开往北京的列车

那种和冯江天之间灵魂的互相吸引他相信那是存在的。

    冯江天也会向林若南提到自己的丈夫。她们结合于上个十年,一些特殊的时期,两个人度过了一段相依为命的时光。在他之前她遇到过一些男人,但都不能陪伴她很久,只有那个勤恳又能干活的男青年,最终成为了她最后一任丈夫,并一起养育了团团,她的女儿。

    她并不避讳提到自己和他在床上的不和谐,她很少能高潮。她们更像是搭伙过日子的战友,而这个男人正在一天天变得歇斯底里,曾经在劳动里显得可贵的品质不知道为什么变成了尖酸刻薄、疑神疑鬼、唠唠叨叨。在冯江天描述里,她的丈夫更像个她不得不应付的任务,所以她才会想在那些投怀送抱的男人身上寻找一些别的东西,起码是真正的高潮。

    我是个正常的女人,她说,我会有生理需要,可是我的丈夫有时候却拒绝履行义务,我只能这样。冯江天对林若南毫不藏私地说出自己的心理,她脸上的神情是一种林若南看来有些孩子气的无奈和别扭。她的丈夫看到过她这个样子吗?   那些男人呢?那些围着她要签名、要采访的人呢?林若南心头被压满了,他不愿意说那是虚荣心被满足的快感,他有种沉甸甸的责任感,他要保护这个鲜少出现在人前的小女孩冯江天。他对这个小女孩升起了一种无关情爱的怜爱,这是他连冯江天本人都不准备告诉的秘密。

    他也没告诉和润。和润只知道林若南终于在她与别的男人不断周旋的趣事里,把自己献给了她。那三天冯若江欣喜若狂,没有让林若南离开宾馆。在林若南身上她焕发了前所未有的青春。她们如同海浪和巨石,狂风与翔鸟,在暴烈和冲击中纠缠着,林若南几乎要晕过去。在那之前他甚至都没有自慰过。他的纯净让冯江天更加惊喜。

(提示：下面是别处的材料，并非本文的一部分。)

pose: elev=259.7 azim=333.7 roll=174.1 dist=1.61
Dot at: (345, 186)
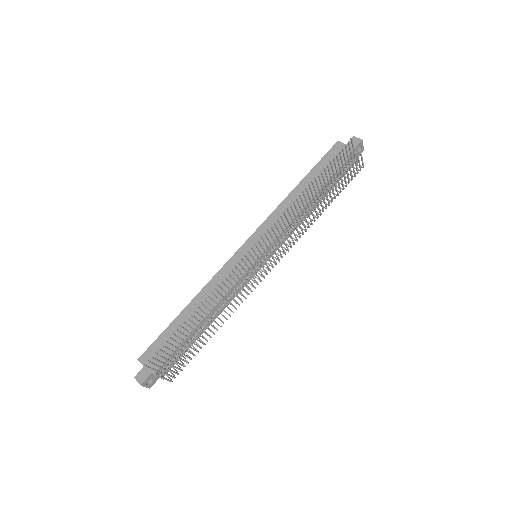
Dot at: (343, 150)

    林若南只字未提让她离婚的事,他不想把事情露出任何交换的苗头,在他看来那是一种玷污。但在冯江天继续向他讲述那些趣事的时候,林若南不得不打断了她。他不想再听她和别的男人是怎么做爱的了。

    那天冯江天说的是一个十五岁的法国男孩,来中国探望他的姑姑,他姑姑是当地的一个文化工作人员。剧组在那里拍戏,当地的文化官员非要请剧组吃饭,最主要的还是为了见她。那个法国男孩就跟着他姑姑一起来了。在饭桌上,他很少说话,但来自少男的羞怯目光不停地向他投过来,当天晚上他就敲开了她房间的门,结结巴巴的汉语不足以表达他的意思,但那双玻璃珠一样剔透干净的绿眼睛可以。

    他躲在人群后面的样子让我想起了你,小南,我的小猫,小鸽子。冯江天说,你们都有一种无拘无束又被什么困住的忧郁,让人想上前询问、解救。这是很难得的,小南,我遇到了你是我的幸运。

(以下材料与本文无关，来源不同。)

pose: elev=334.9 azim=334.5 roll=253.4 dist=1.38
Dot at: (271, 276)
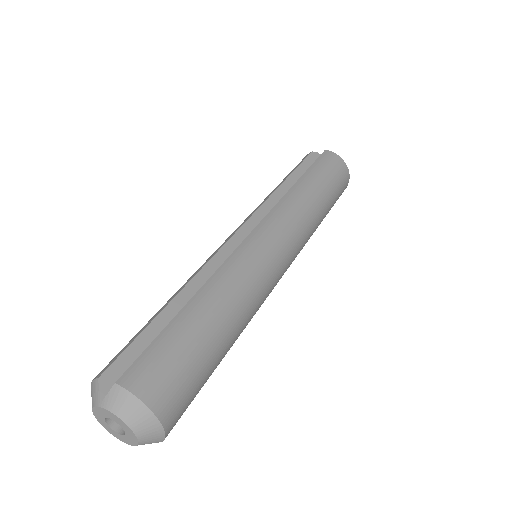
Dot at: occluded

    林若南就是在这时候打断了她。他不理会她的动情,冷冰冰地说,所以你遇到那个法国人也可以变成你的小猫小鸽子,是吗?

    冯江天愣了一下,她说这不是重点小南,再说伊夫他过了几天就回国了。

    所以他不回国呢?他留下来呢?

    他是个法国人中文都不会说,冯江天开始失去耐心,她不明白为什么林若南开始无理取闹。

    要是他会说中文呢?是不是我就没用了?林若南已经感觉到泪意了,但他不想哭,他不想让自己看起来太咄咄逼人,不想让自己显得像个泼夫骂街。

    你到底想说什么?冯江天问。

    我想说我不想再这样继续下去了,你娶我吧,天姐。我不想做个偷偷摸摸的人。我不想把那些本来是应有的东西变得像我偷来的一样。

    冯江天愣了许久才说,可是我想告诉你的是,后来我让伊夫回去了,我们什么都没有做。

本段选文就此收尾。